Results: The micelles derived from PEG42-b-PMLABe73, Biot-PEG62-b-PMLABe73 and RGDBiot-Strept- Biot-PEG62-b-PMLABe73 did not affect the cell proliferation and apoptotic indexes in HepaRG hepatoma cells and were well tolerated in mice following systemic injection. The hydrophobic fluorescent probes DiD oil and DiR were efficiently encapsulated in PEG-b-PMLABe-derived micelles allowing the visualization of their uptake into HepaRG cells. Furthermore, the addition of RGD peptide onto micelles strongly enhanced the cell uptake in vitro and liver targeting in vivo.
Conclusion: These data demonstrate the low toxicity of poly(benzyl malate) derived copolymers towards hepatocyte- like cells and emphasize their potential use for the design of liver targeting nanovectors.

Polymer-Drug Nanoconjugate - An Innovative Nanomedicine: Challenges and Recent Advancements in Rational Formulation Design for Effective Delivery of Poorly Soluble Drugs by Amos O. Abioye, George Tangyie Chi, Adeola T. Kola-Mustapha, Ketan Ruparelia, Ken Beresford, Randolph Arroo (38-79).
Background: Over the last four decades, the use of water soluble polymers in rational formulation design has rapidly evolved into valuable drug delivery strategies to enhance the safety and therapeutic effectiveness of poorly soluble drugs, particularly anticancer drugs. Novel advances in polymer chemistry have provided new generations of well defined polymeric architectures for specific applications in polymer-drug conjugate design.
However, total control of crucial parameters such as particle size, molecular weight distribution, polydispersity, localization of charges, hydrophilic-lipophilic balance and non site-specific coupling reactions during conjugation has been a serious challenge.
Objective: This review briefly describes the current advances in polymer-drug nanoconjugate design and various challenges hindering their transformation into clinically useful medicines.
Method: Existing literature was reviewed.
Results: This review provides insights into the significant impact of covalent and non-covalent interactions between drug and polymer on drug loading [or conjugation] efficiency, conjugate stability, mechanism of drug release from the conjugate and biopharmaceutical properties of poorly soluble drugs. The utility values and application of Quality by Design principles in rational design, optimization and control of the Critical Quality Attributes [CQA] and Critical Process Parameters [CPP] that underpin the safety, quality and efficacy of the nanoconjugates are also presented.

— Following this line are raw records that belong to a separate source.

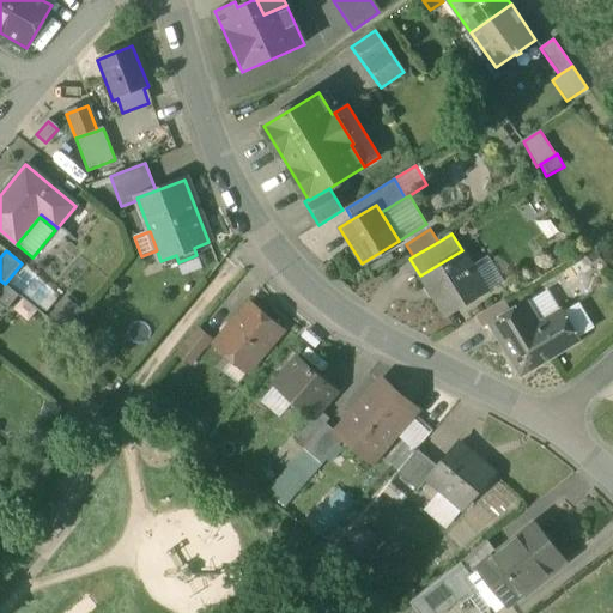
[(420,275),(445,317),(485,293),(469,269),(472,267),(471,266),(462,250),(420,275)]
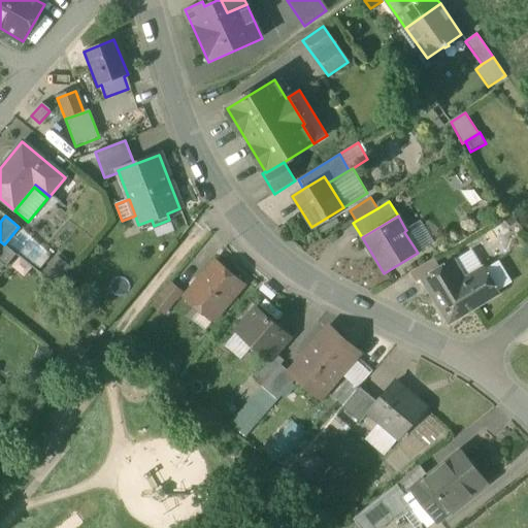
[(405,229),(406,230),(404,232),(418,253),(434,242),(421,220),(405,229)]
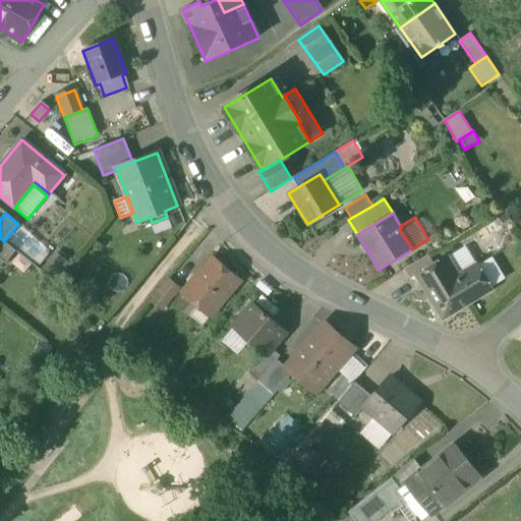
[(0,258),(5,264),(15,251),(4,241),(0,238),(0,258)]
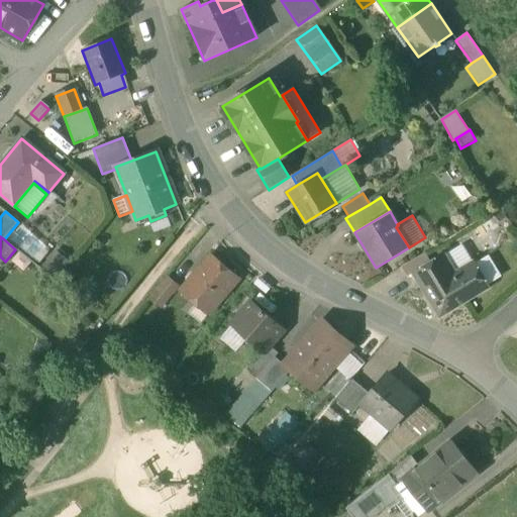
[(462,244),(444,255),(451,268),(454,266),(459,274),(475,265),(462,244)]
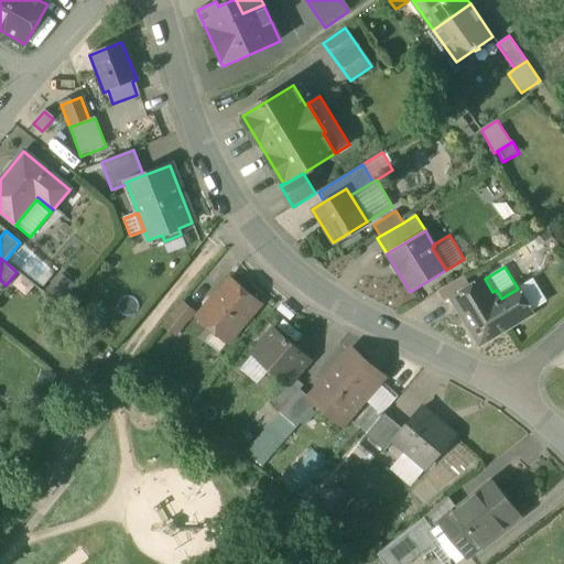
[(77,288),(61,273),(46,291),(62,305),(77,288)]
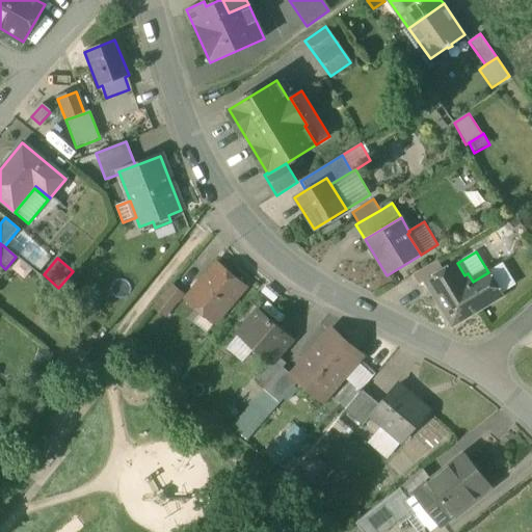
[(413,275),(418,286),(425,282),(443,271),(436,261),(413,275)]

Conclusion: It was apparent that better understanding of the physicochemical properties of the nanoconjugates as well as the drug-polymer interaction during conjugation process is essential to be able to control the biodistribution, pharmacokinetics, therapeutic activity and toxicity of the nanoconjugates which will in turn enhance the prospect of successful transformation of these promising nanoconjugates into clinically useful nanomedicines.